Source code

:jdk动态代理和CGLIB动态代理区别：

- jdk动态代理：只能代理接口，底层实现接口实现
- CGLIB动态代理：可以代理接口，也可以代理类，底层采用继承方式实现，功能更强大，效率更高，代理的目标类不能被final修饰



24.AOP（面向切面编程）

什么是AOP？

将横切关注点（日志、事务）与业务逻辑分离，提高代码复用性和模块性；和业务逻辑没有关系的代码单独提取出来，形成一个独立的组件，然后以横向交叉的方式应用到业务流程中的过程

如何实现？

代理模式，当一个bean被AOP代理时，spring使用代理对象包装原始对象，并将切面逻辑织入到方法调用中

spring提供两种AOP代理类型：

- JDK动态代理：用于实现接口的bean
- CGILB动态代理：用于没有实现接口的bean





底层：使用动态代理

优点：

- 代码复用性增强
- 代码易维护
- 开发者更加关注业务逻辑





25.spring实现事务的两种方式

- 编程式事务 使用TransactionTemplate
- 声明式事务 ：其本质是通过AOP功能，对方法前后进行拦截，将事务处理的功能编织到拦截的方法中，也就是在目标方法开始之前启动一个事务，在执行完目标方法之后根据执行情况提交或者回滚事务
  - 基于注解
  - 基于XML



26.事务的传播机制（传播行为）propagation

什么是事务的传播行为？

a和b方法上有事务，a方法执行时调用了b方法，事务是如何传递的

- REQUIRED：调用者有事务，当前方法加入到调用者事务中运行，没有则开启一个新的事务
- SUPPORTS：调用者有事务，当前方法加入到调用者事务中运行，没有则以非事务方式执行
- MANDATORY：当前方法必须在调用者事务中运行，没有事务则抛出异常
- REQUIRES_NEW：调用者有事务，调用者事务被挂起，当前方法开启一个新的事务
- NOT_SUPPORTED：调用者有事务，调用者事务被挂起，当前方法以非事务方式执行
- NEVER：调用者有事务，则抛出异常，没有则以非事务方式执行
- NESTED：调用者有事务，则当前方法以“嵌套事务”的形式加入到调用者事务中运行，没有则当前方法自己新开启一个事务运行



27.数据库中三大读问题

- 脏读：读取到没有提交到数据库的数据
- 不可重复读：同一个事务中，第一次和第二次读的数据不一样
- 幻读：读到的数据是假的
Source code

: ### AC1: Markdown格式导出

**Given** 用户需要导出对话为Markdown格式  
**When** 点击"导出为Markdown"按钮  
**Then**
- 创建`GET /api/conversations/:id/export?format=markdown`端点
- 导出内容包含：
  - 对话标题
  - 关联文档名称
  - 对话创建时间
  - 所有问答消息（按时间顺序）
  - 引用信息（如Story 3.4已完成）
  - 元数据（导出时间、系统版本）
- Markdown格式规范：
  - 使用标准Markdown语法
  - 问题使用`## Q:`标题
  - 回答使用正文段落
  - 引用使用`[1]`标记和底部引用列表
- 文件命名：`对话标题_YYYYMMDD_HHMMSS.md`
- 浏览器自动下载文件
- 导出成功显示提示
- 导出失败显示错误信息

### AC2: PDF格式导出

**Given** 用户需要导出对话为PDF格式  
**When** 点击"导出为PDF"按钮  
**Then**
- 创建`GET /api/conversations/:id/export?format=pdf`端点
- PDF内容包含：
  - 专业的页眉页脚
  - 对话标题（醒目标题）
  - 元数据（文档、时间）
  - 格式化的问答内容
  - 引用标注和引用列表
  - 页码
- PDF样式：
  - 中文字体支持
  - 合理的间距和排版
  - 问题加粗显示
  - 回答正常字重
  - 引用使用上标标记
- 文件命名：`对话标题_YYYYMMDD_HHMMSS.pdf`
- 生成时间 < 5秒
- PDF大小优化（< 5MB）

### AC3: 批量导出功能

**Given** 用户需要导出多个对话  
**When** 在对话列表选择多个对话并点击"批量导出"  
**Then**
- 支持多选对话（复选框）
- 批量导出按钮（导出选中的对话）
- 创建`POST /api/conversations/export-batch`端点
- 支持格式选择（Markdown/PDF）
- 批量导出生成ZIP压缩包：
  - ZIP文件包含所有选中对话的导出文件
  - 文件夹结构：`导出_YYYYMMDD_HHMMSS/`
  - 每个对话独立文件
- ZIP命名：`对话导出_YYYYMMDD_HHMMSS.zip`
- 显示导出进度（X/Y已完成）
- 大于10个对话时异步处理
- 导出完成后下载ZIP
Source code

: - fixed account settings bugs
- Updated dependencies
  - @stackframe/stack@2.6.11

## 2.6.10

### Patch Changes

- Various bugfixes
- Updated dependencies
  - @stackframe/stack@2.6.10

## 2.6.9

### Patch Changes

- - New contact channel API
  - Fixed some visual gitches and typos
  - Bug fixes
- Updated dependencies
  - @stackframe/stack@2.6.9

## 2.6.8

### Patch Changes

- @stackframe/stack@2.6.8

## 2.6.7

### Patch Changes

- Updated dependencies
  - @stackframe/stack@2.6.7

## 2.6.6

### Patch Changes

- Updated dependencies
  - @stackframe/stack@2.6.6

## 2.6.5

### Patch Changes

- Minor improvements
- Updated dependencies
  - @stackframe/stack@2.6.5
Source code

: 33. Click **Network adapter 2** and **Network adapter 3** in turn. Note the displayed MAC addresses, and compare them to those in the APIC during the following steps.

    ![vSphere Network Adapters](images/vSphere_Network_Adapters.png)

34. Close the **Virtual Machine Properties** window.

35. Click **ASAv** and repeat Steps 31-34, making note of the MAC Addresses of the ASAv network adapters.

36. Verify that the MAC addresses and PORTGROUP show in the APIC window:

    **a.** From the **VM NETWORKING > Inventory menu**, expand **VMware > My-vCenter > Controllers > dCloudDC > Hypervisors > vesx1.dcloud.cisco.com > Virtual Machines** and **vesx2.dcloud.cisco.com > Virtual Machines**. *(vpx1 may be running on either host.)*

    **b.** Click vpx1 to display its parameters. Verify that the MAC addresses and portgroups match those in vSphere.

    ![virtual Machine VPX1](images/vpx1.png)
********
Action item
Copy out, word for word, the data from the line containing "the following steps." through the end of the data, including both that line and the final one.

Solved exercise
: 33. Click **Network adapter 2** and **Network adapter 3** in turn. Note the displayed MAC addresses, and compare them to those in the APIC during the following steps.

    ![vSphere Network Adapters](images/vSphere_Network_Adapters.png)

34. Close the **Virtual Machine Properties** window.

35. Click **ASAv** and repeat Steps 31-34, making note of the MAC Addresses of the ASAv network adapters.

36. Verify that the MAC addresses and PORTGROUP show in the APIC window:

    **a.** From the **VM NETWORKING > Inventory menu**, expand **VMware > My-vCenter > Controllers > dCloudDC > Hypervisors > vesx1.dcloud.cisco.com > Virtual Machines** and **vesx2.dcloud.cisco.com > Virtual Machines**. *(vpx1 may be running on either host.)*

    **b.** Click vpx1 to display its parameters. Verify that the MAC addresses and portgroups match those in vSphere.

    ![virtual Machine VPX1](images/vpx1.png)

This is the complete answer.